Tony Blair is apparently keen to accommodate the churches' objections, as is his Communities Secretary Ruth Kelly. But they have been hoist here by their own petard. Mr. Blair's government has been overly keen on legislating just about everything for years, and such a frantic desire to ensure elgislation on every issue is bound to have a comeuppance, quite apart from its negative impact on a liberal society.
The gay adoption legislation is a classic case of a law too far. In seeking to protect the rights of one minority - gay people - it infringes the right of another - Christians. In fact, of course, were the proposed laws to exempt churches they would not be infringing the rights of gay couples; state agencies would still be happy to place children with same-sex couples. The fact that catholic agencies would not do so is simply in keeping with the catholic stance on homosexuality, but does not, in a pluralistic society, impose that stance on other agencies or people. Thus, the catholic right not to place children brought to its agencies with same sex couples does not limit the freedoms of gay couple to seek to be adopted parents through other, non-catholic agencies.
The proposed law could be seen as another attempt to force the Christian church to accept the secular concerns of the country in which it lives, and is perhaps therefore little different from the position of the early Christians, who suffered persecution if they did not worship the Roman emperor as God. Or it might simply be a cackhanded piece of legislation. Either way, the issue it raises about freedom of religion in a liberal society is a significant one, particularly if we also think back to the Religious Hatred Bill and the attempt to impose quotas on faith schools.
A liberal society cannot pick and choose the groups it wishes to defend, and should keep in mind the key test of whose liberties might be infringed by its legislation.
For the churches, there is a problem of perception.

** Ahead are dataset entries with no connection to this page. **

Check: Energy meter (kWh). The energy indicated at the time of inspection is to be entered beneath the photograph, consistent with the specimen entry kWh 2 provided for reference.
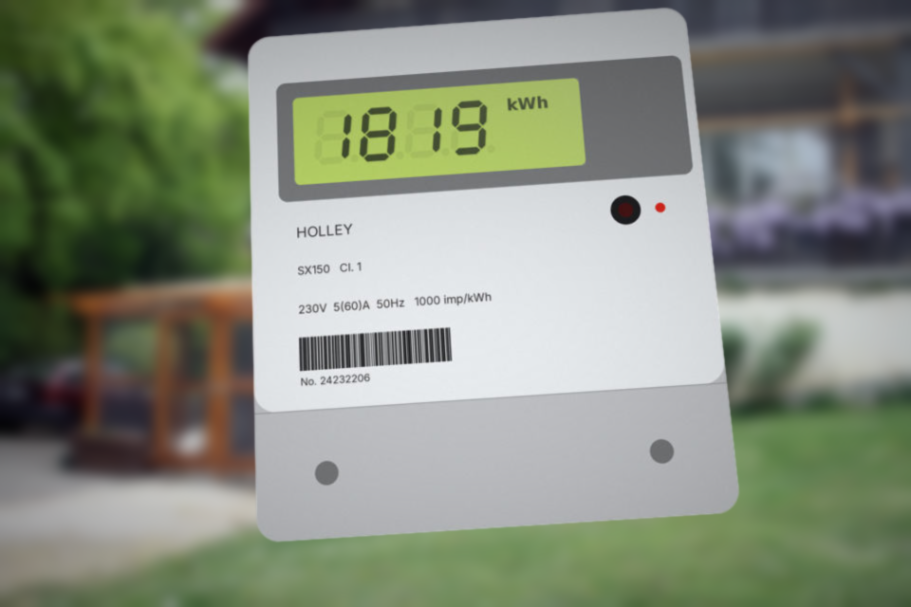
kWh 1819
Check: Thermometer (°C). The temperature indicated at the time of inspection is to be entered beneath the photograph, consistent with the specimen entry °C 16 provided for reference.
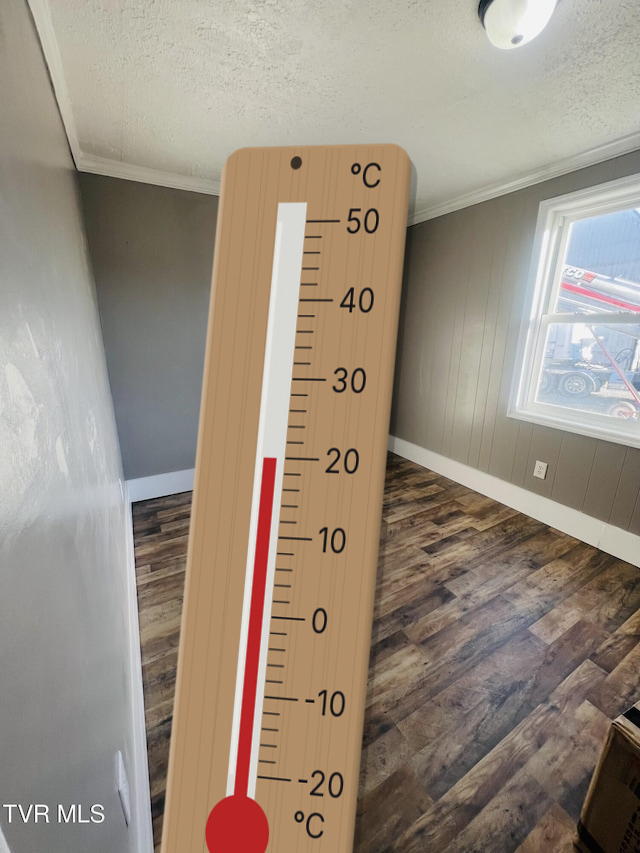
°C 20
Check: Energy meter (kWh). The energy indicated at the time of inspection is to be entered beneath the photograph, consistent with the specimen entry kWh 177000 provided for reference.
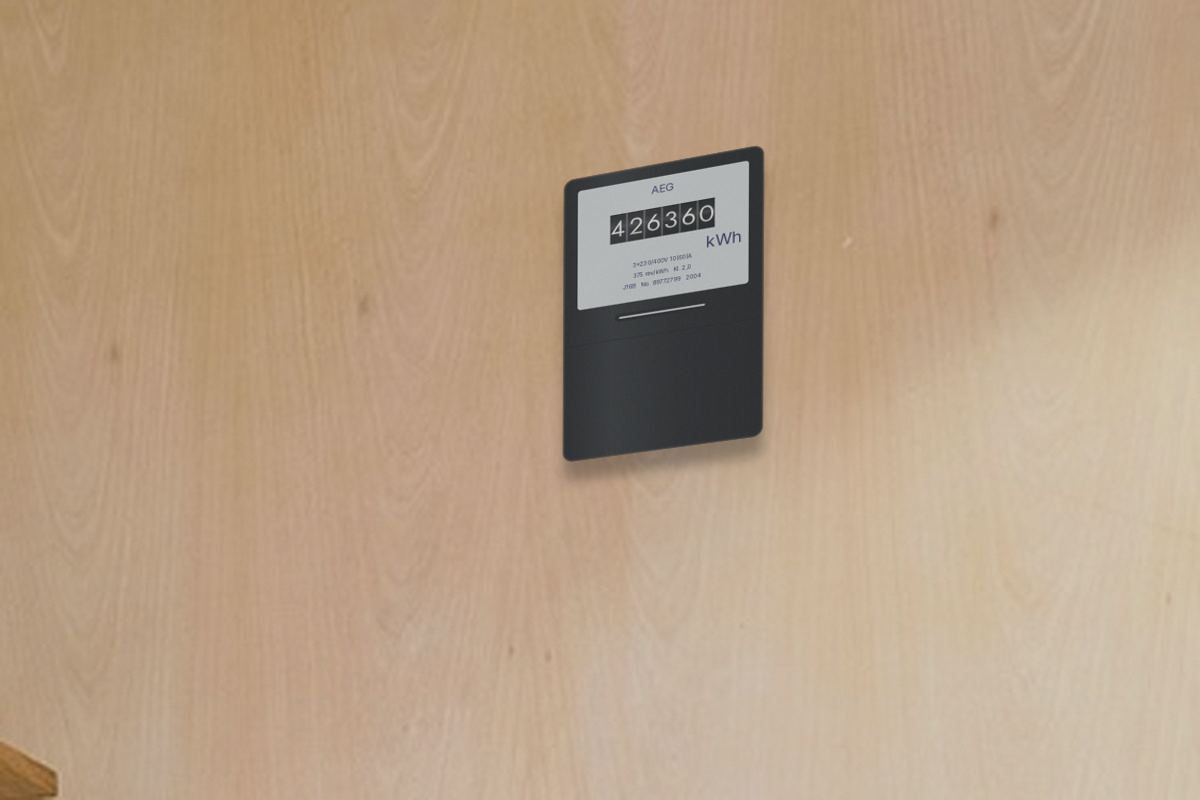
kWh 426360
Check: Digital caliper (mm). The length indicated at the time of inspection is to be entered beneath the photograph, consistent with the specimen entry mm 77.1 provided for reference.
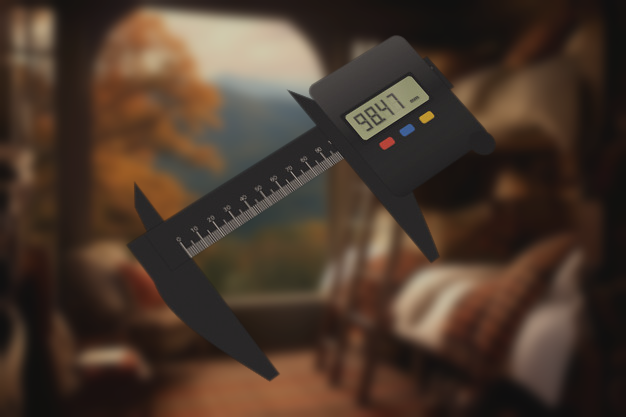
mm 98.47
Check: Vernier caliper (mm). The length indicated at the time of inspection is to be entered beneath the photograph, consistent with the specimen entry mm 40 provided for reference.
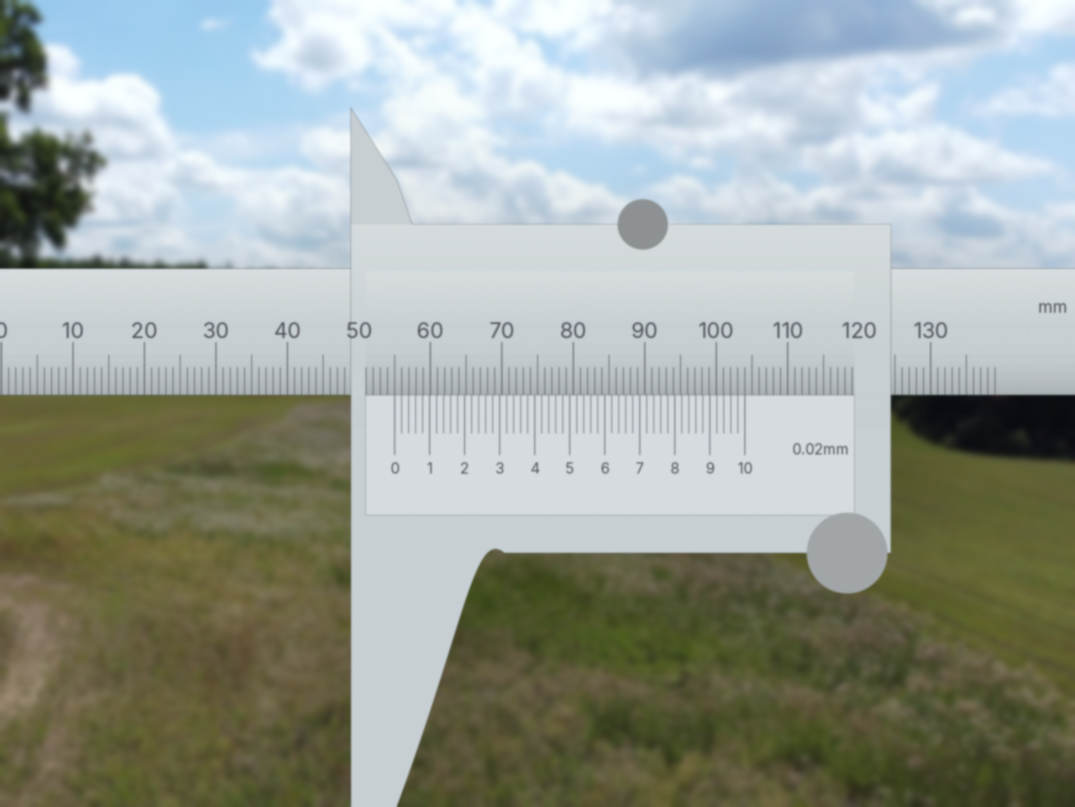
mm 55.0
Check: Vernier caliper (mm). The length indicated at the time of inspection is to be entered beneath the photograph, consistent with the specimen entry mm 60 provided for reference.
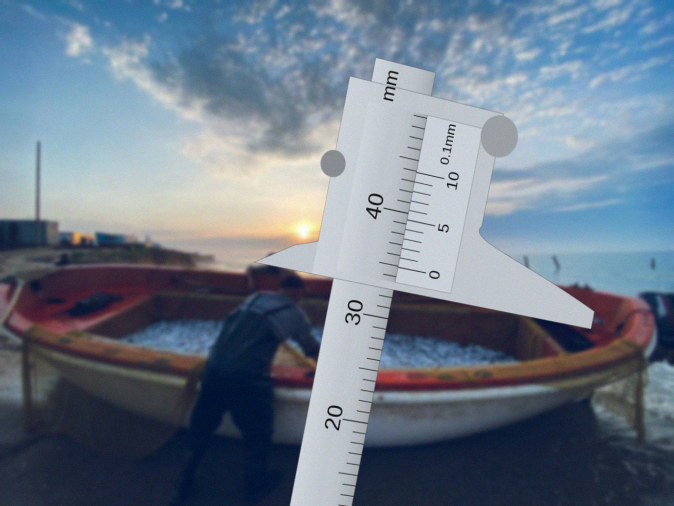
mm 34.9
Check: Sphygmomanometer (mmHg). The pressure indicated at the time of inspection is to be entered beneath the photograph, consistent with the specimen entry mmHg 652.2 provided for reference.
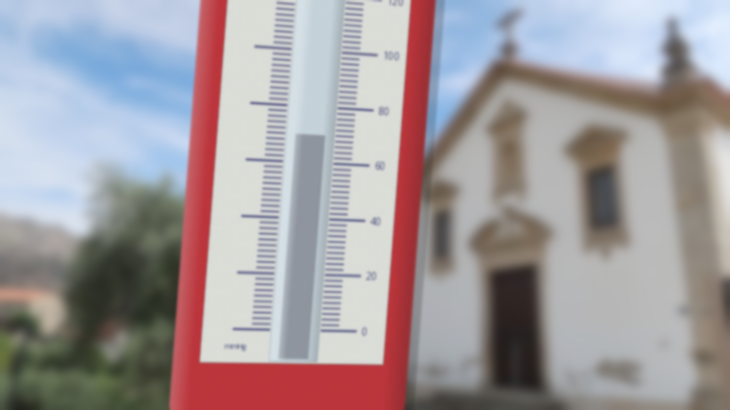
mmHg 70
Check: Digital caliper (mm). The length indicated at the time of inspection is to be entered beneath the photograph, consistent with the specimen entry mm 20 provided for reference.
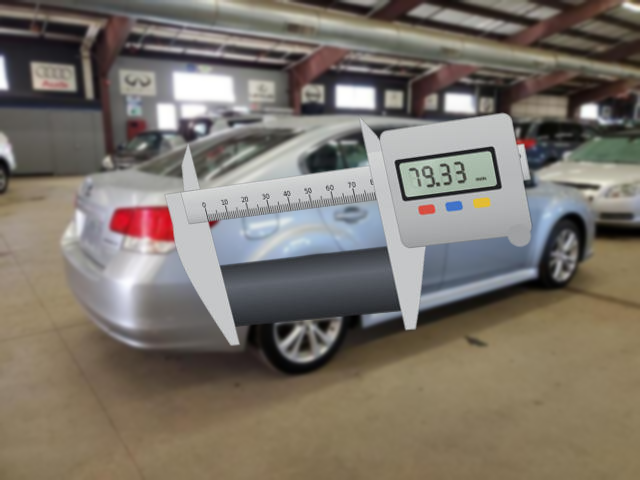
mm 79.33
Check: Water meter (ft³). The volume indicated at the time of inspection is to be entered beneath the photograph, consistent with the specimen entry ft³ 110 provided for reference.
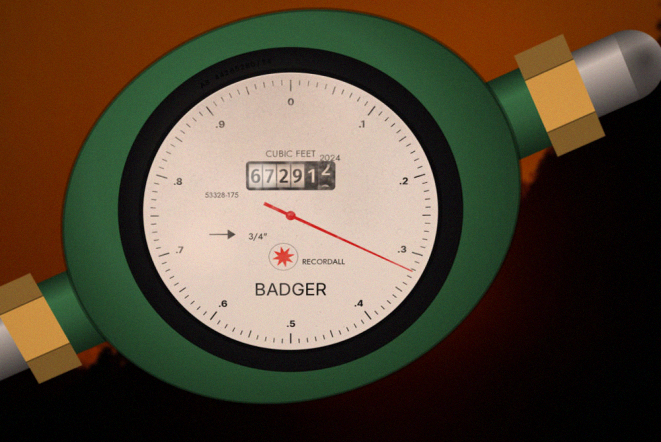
ft³ 672912.32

If it is to avoid the perception of simply being beastly to gays, it must be clearer and broader about its teaching - that whilst it regards homosexuality, along with a host of other personal predilections and behaviour, as sinful, it seeks to love the sinners. The Christian gospel presents a way of living for Christians, and teaches it as an appropriate way to conduct everyone's lives, but it does not seek to impose this on everyone, and nor should it be seen to do so.